Records for processing =>
'''

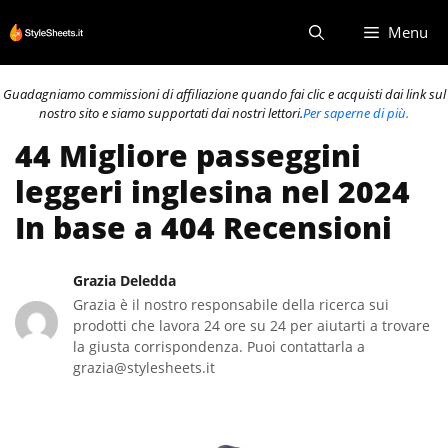
Vai
Menu
al
contenuto
Guadagniamo commissioni di affiliazione quando fai clic e acquisti dai link sul
nostro sito e siamo supportati dai nostri lettori.
Per saperne di più.
44 Migliore passeggini
leggeri inglesina nel 2024
In base a 404 Recensioni
Grazia Deledda
Grazia è il nostro responsabile della ricerca sui
prodotti che lavora 24 ore su 24 per aiutarti a trovare
la giusta corrispondenza. Puoi contattarla a
grazia@stylesheets.it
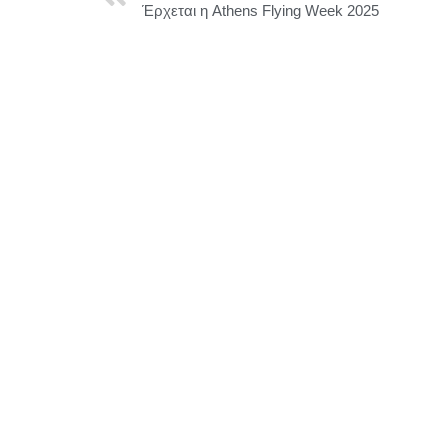
Έρχεται η Athens Flying Week 2025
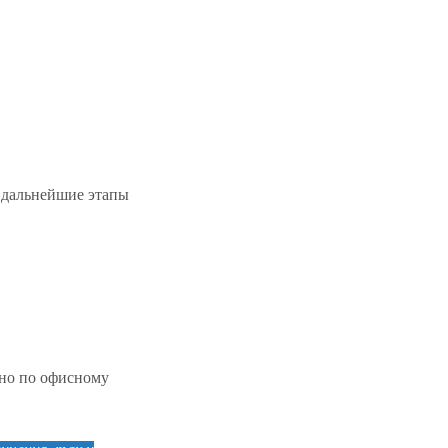
а дальнейшие этапы
жно по офисному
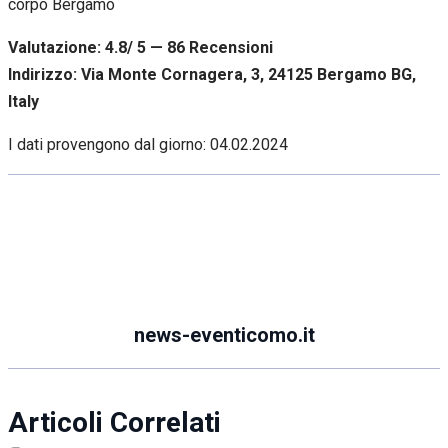
Valutazione: 4.8/ 5 — 86
R
ecensioni
Indirizzo: Via Monte Cornagera, 3, 24125 Bergamo BG,
Italy
I dati provengono dal giorno:
04.02.2024
news-eventicomo.it
Articoli Correlati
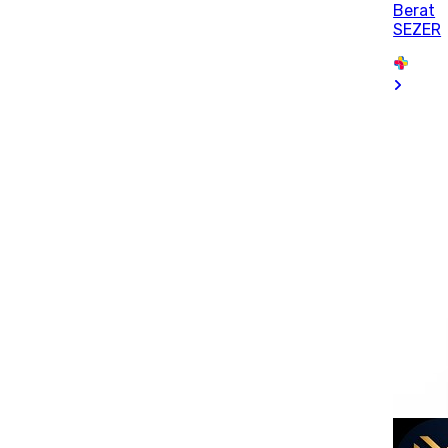
Berat
SEZER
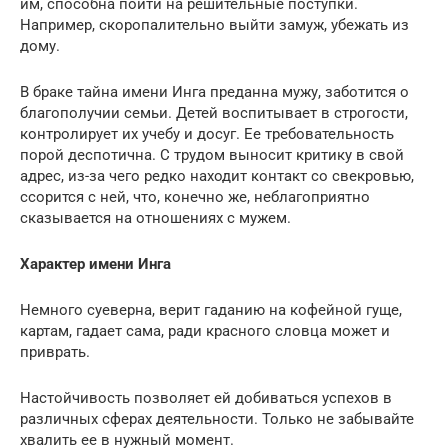
им, способна пойти на решительные поступки.
Например, скоропалительно выйти замуж, убежать из
дому.
В браке тайна имени Инга преданна мужу, заботится о
благополучии семьи. Детей воспитывает в строгости,
контролирует их учебу и досуг. Ее требовательность
порой деспотична. С трудом выносит критику в свой
адрес, из-за чего редко находит контакт со свекровью,
ссорится с ней, что, конечно же, неблагoприятно
сказывается на отношениях с мужем.
Характер имени Инга
Немного суеверна, верит гаданию на кофейной гуще,
картам, гадает сама, ради красного словца может и
приврать.
Настойчивость позволяет ей добиваться успехов в
различных сферах деятельности. Только не забывайте
хвалить ее в нужный момент.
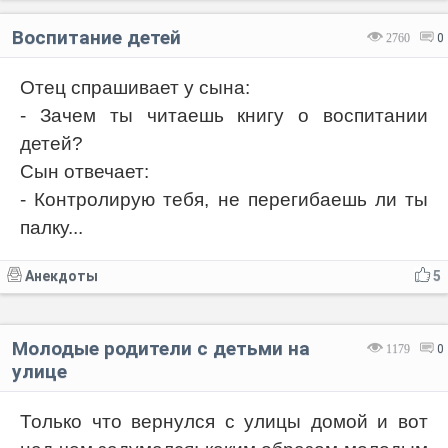
Воспитание детей
2760
0
Отец спрашивает у сына:
- Зачем ты читаешь книгу о воспитании
детей?
Сын отвечает:
- Контролирую тебя, не перегибаешь ли ты
палку...
Анекдоты
5
Молодые родители с детьми на
1179
0
улице
Только что вернулся с улицы домой и вот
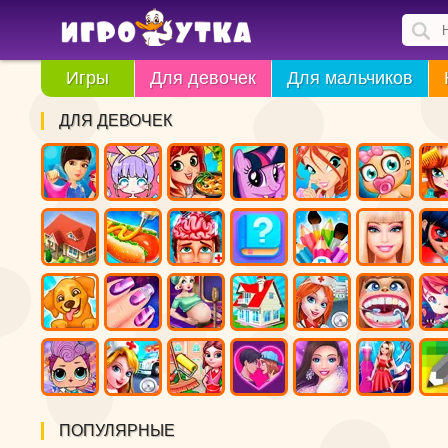
Игры
Для девочек
Для мальчиков
ДЛЯ ДЕВОЧЕК
ПОПУЛЯРНЫЕ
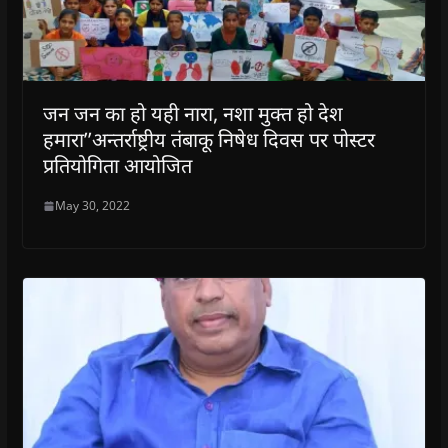
जन जन का हो यही नारा, नशा मुक्त हो देश
हमारा’’अन्तर्राष्ट्रीय तंबाकू निषेध दिवस पर पोस्टर
प्रतियोगिता आयोजित
May 30, 2022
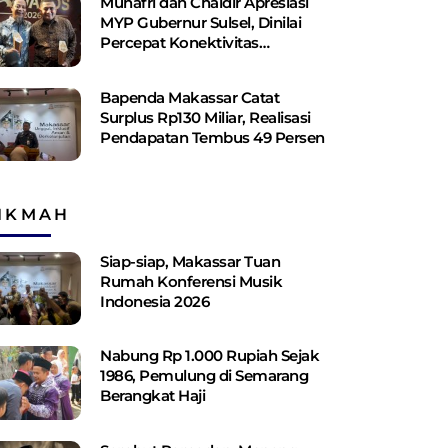
Munafri dan Chaidir Apresiasi
MYP Gubernur Sulsel, Dinilai
Percepat Konektivitas
Antarwilayah
Bapenda Makassar Catat
Surplus Rp130 ​​Miliar, Realisasi
Pendapatan Tembus 49 Persen
IKMAH
Siap-siap, Makassar Tuan
Rumah Konferensi Musik
Indonesia 2026
Nabung Rp 1.000 Rupiah Sejak
1986, Pemulung di Semarang
Berangkat Haji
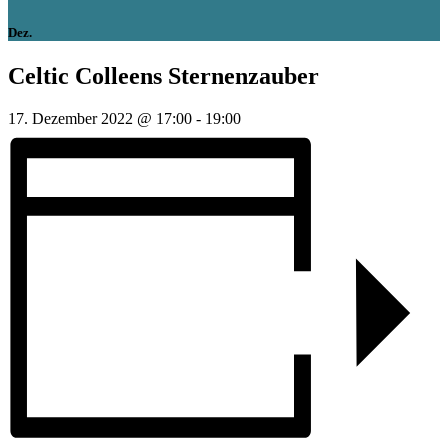
Dez.
Celtic Colleens Sternenzauber
17. Dezember 2022 @ 17:00
-
19:00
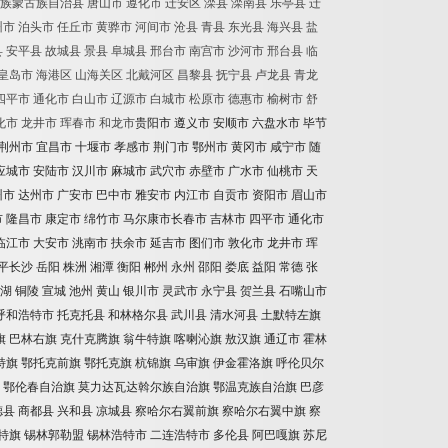
族蒙古族自治县
唐山市
遵化市
迁安区
滦县
滦南县
乐亭县
迁
州市
泊头市
任丘市
黄骅市
河间市
沧县
青县
东光县
海兴县
盐
县
安平县
故城县
景县
阜城县
邢台市
南宫市
沙河市
邢台县
临
皇岛市
海港区
山海关区
北戴河区
昌黎县
抚宁县
卢龙县
青龙
四平市
通化市
白山市
辽源市
白城市
松原市
德惠市
榆树市
舒
化市
龙井市
珲春市
和龙市
贵阳市
遵义市
安顺市
六盘水市
毕节
荆州市
宜昌市
十堰市
孝感市
荆门市
鄂州市
黄冈市
咸宁市
随
应城市
安陆市
汉川市
麻城市
武穴市
赤壁市
广水市
仙桃市
天
州市
达州市
广安市
巴中市
雅安市
内江市
自贡市
资阳市
眉山市
市
隆昌市
康定市
绵竹市
马尔康市长春市
吉林市
四平市
通化市
临江市
大安市
洮南市
扶余市
延吉市
图们市
敦化市
龙井市
珲
平长沙
岳阳
株洲
湘潭
衡阳
郴州
永州
邵阳
娄底
益阳
常德
张
湖
铜陵
宣城
池州
黄山
银川市
灵武市
永宁县
贺兰县
石嘴山市
呼和浩特市
托克托县
和林格尔县
武川县
清水河县
土默特左旗
旗
巴林右旗
克什克腾旗
翁牛特旗
喀喇沁旗
敖汉旗
通辽市
霍林
特旗
鄂托克前旗
鄂托克旗
杭锦旗
乌审旗
伊金霍洛旗
呼伦贝尔
鄂伦春自治旗
莫力达瓦达斡尔族自治旗
鄂温克族自治旗
巴彦
德县
商都县
兴和县
凉城县
察哈尔右翼前旗
察哈尔右翼中旗
察
特旗
锡林郭勒盟
锡林浩特市
二连浩特市
多伦县
阿巴嘎旗
苏尼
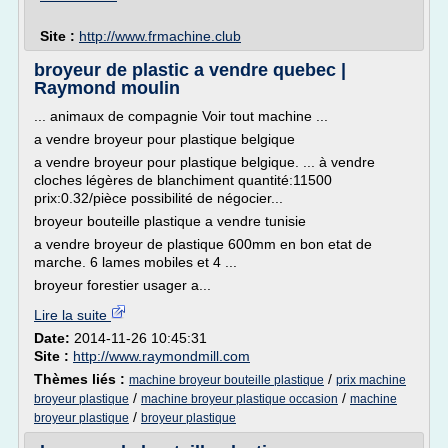
Site :
http://www.frmachine.club
broyeur de plastic a vendre quebec |
Raymond moulin
... animaux de compagnie Voir tout machine ...
a vendre broyeur pour plastique belgique
a vendre broyeur pour plastique belgique. ... à vendre
cloches légères de blanchiment quantité:11500
prix:0.32/pièce possibilité de négocier...
broyeur bouteille plastique a vendre tunisie
a vendre broyeur de plastique 600mm en bon etat de
marche. 6 lames mobiles et 4 ...
broyeur forestier usager a...
Lire la suite
Date:
2014-11-26 10:45:31
Site :
http://www.raymondmill.com
Thèmes liés :
/
machine broyeur bouteille plastique
prix machine
/
/
broyeur plastique
machine broyeur plastique occasion
machine
/
broyeur plastique
broyeur plastique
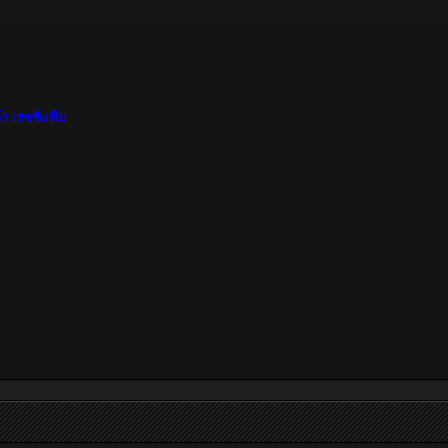
า เรซซิ่งทีม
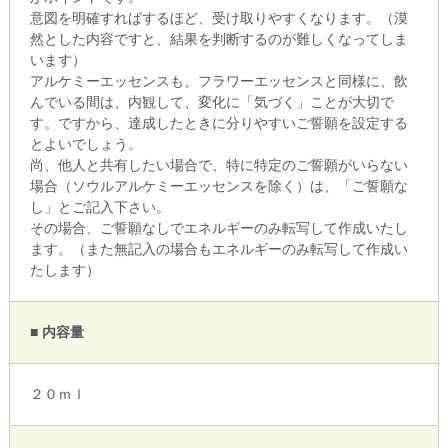
意図を明確すればするほど、受け取りやすくなります。（漠
然とした内容ですと、結果を判断するのが難しくなってしま
います）
アルケミーエッセンスも、フラワーエッセンスと同様に、飲
んでいる間は、内観して、変化に「気づく」ことが大切で
す。ですから、達成したときに分りやすいご誓願を設定する
とよいでしょう。
尚、他人と共有したい場合で、特に特定のご誓願がいらない
場合（ソウルアルケミーエッセンスを除く）は、「ご誓願な
し」とご記入下さい。
その場合、ご誓願なしでエネルギーのみ転写して作成いたし
ます。（また無記入の場合もエネルギーのみ転写して作成い
たします）
■ 内容量
２０ｍｌ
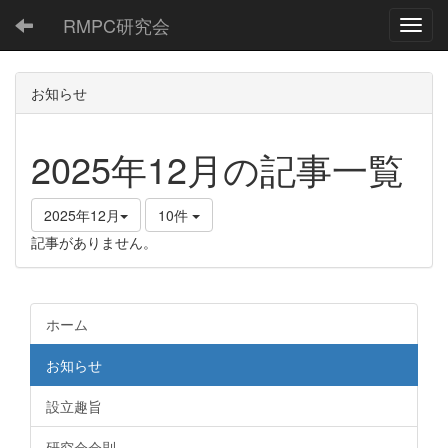
RMPC研究会
Toggl
お知らせ
2025年12月の記事一覧
2025年12月
10件
記事がありません。
ホーム
お知らせ
設立趣旨
研究会会則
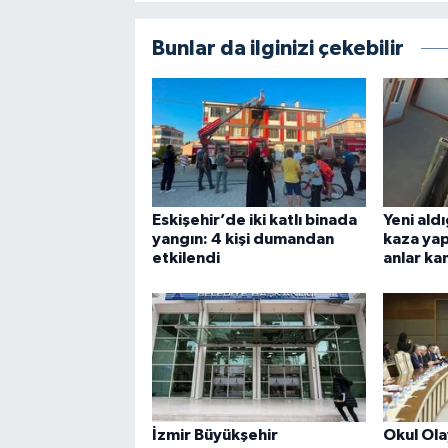
Bunlar da ilginizi çekebilir
Eskişehir’de iki katlı binada
Yeni ald
yangın: 4 kişi dumandan
kaza yap
etkilendi
anlar k
İzmir Büyükşehir
Okul Ola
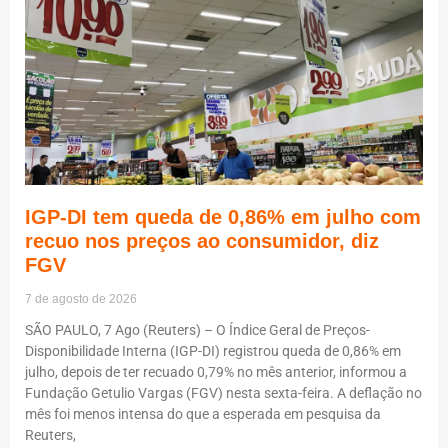
IGP-DI tem queda de 0,86% em julho com
recuo nos preços ao consumidor, diz
FGV
7 de agosto de 2026
SÃO PAULO, 7 Ago (Reuters) – O Índice Geral de Preços-
Disponibilidade Interna (IGP-DI) registrou queda de 0,86% em
julho, depois de ter recuado 0,79% no mês anterior, informou a
Fundação Getulio Vargas (FGV) nesta sexta-feira. A deflação no
mês foi menos intensa do que a esperada em pesquisa da
Reuters,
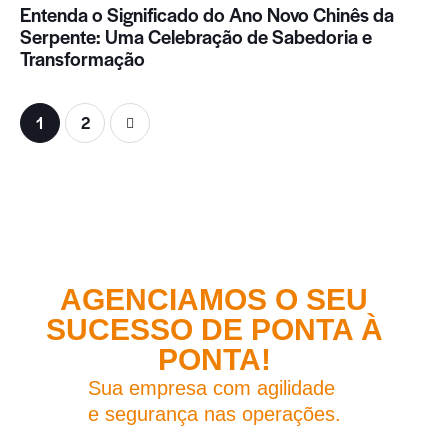
Entenda o Significado do Ano Novo Chinês da
Serpente: Uma Celebração de Sabedoria e
Transformação
>
1
2
AGENCIAMOS O SEU
SUCESSO DE PONTA À
PONTA!
Sua empresa com agilidade
e segurança nas operações.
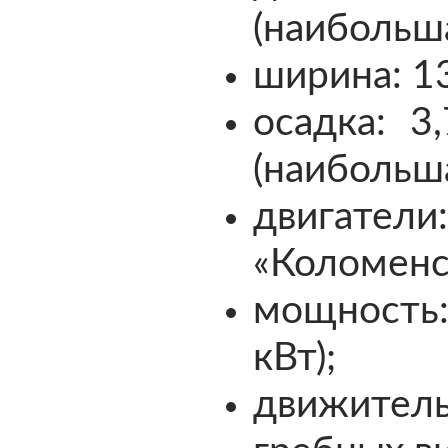
(наибольша
ширина: 13
осадка: 3
(наибольша
двигате
«Коломенск
мощность:
кВт);
движител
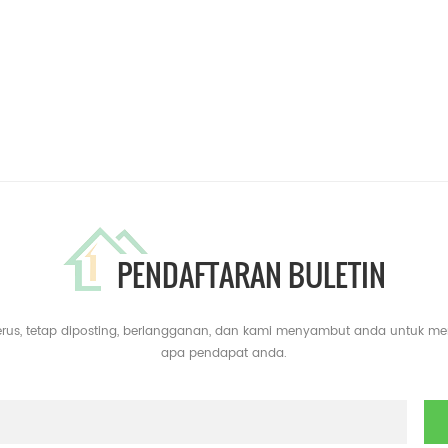
PENDAFTARAN BULETIN
erus, tetap diposting, berlangganan, dan kami menyambut anda untuk m
apa pendapat anda.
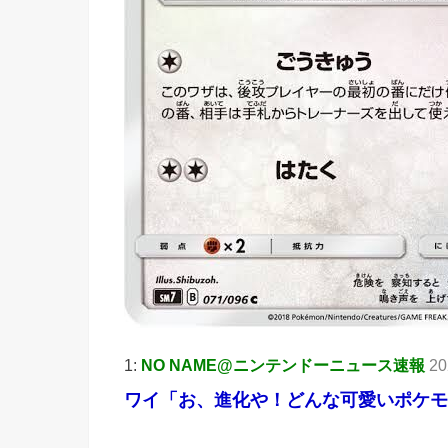
1:
NO NAME@ニンテンドーニュース速報
20
ワイ「お、進化や！どんな可愛いポケモン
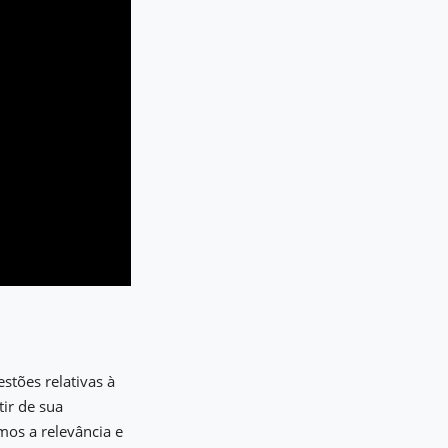
stões relativas à
tir de sua
mos a relevância e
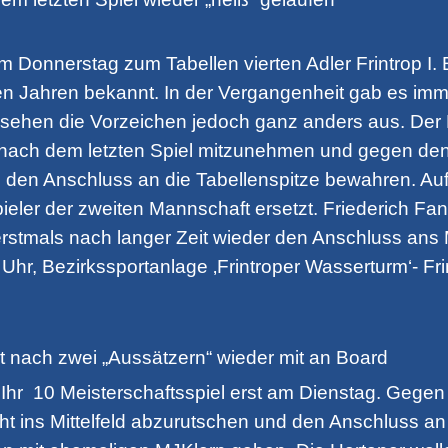
 Donnerstag zum Tabellen vierten Adler Frintrop I. E
n Jahren bekannt. In der Vergangenheit gab es im
sehen die Vorzeichen jedoch ganz anders aus. Der 
nach dem letzten Spiel mitzunehmen und gegen den F
n den Anschluss an die Tabellenspitze bewahren. Auf
ieler der zweiten Mannschaft ersetzt. Friederich Fa
rstmals nach langer Zeit wieder den Anschluss ans Mi
Uhr, Bezirkssportanlage ‚Frintroper Wasserturm‘- Fri
t nach zwei „Aussätzern“ wieder mit an Board
t Ihr 10 Meisterschaftsspiel erst am Dienstag. Gege
ht ins Mittelfeld abzurutschen und den Anschluss an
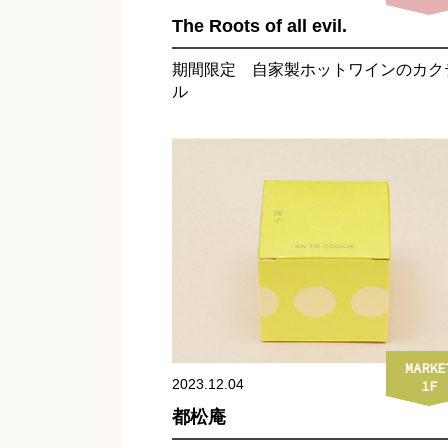
The Roots of all evil.
期間限定 自家製ホットワインのカク
ル
MARKE
2023.12.04
1F
都松庵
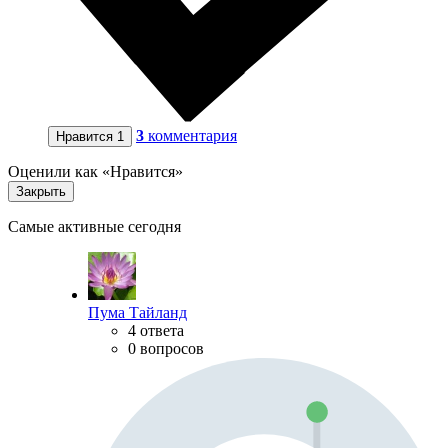
3
комментария
Нравится
1
Оценили как «Нравится»
Закрыть
Самые активные сегодня
Пума Тайланд
4 ответа
0 вопросов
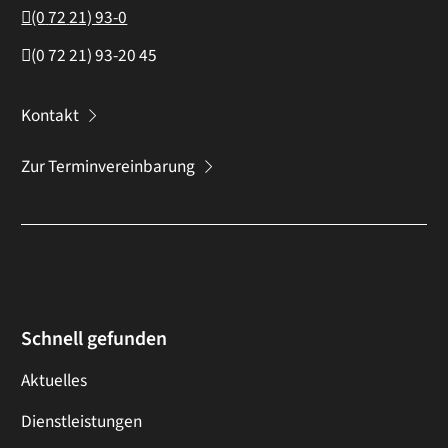
(0
72
21) 93-0
(0
72
21) 93-20
45
Kontakt
Zur Terminvereinbarung
Schnell gefunden
Aktuelles
Dienstleistungen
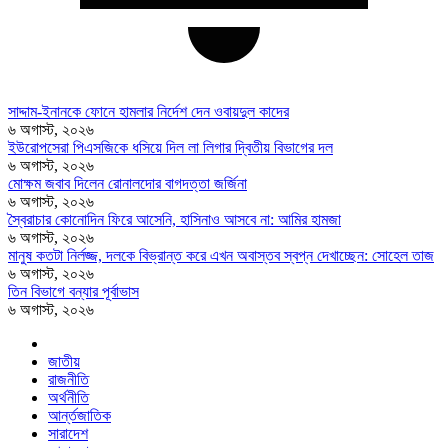
সাদ্দাম-ইনানকে ফোনে হামলার নির্দেশ দেন ওবায়দুল কাদের
৬ অগাস্ট, ২০২৬
ইউরোপসেরা পিএসজিকে ধসিয়ে দিল লা লিগার দ্বিতীয় বিভাগের দল
৬ অগাস্ট, ২০২৬
মোক্ষম জবাব দিলেন রোনালদোর বাগদত্তা জর্জিনা
৬ অগাস্ট, ২০২৬
স্বৈরাচার কোনোদিন ফিরে আসেনি, হাসিনাও আসবে না: আমির হামজা
৬ অগাস্ট, ২০২৬
মানুষ কতটা নির্লজ্জ, দলকে বিভ্রান্ত করে এখন অবাস্তব স্বপ্ন দেখাচ্ছেন: সোহেল তাজ
৬ অগাস্ট, ২০২৬
তিন বিভাগে বন্যার পূর্বাভাস
৬ অগাস্ট, ২০২৬
জাতীয়
রাজনীতি
অর্থনীতি
আর্ন্তজাতিক
সারাদেশ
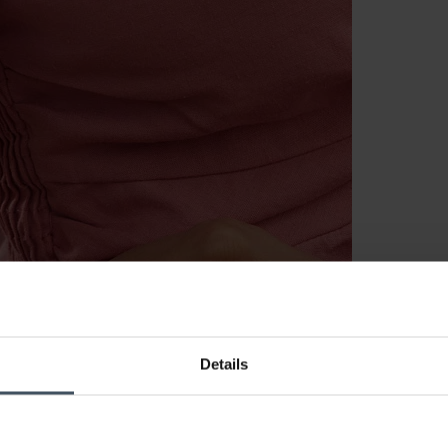
Details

'''

Could you return every line from the entries above in which the string "Makassar" occurs?

Bapenda Makassar Catat
Siap-siap, Makassar Tuan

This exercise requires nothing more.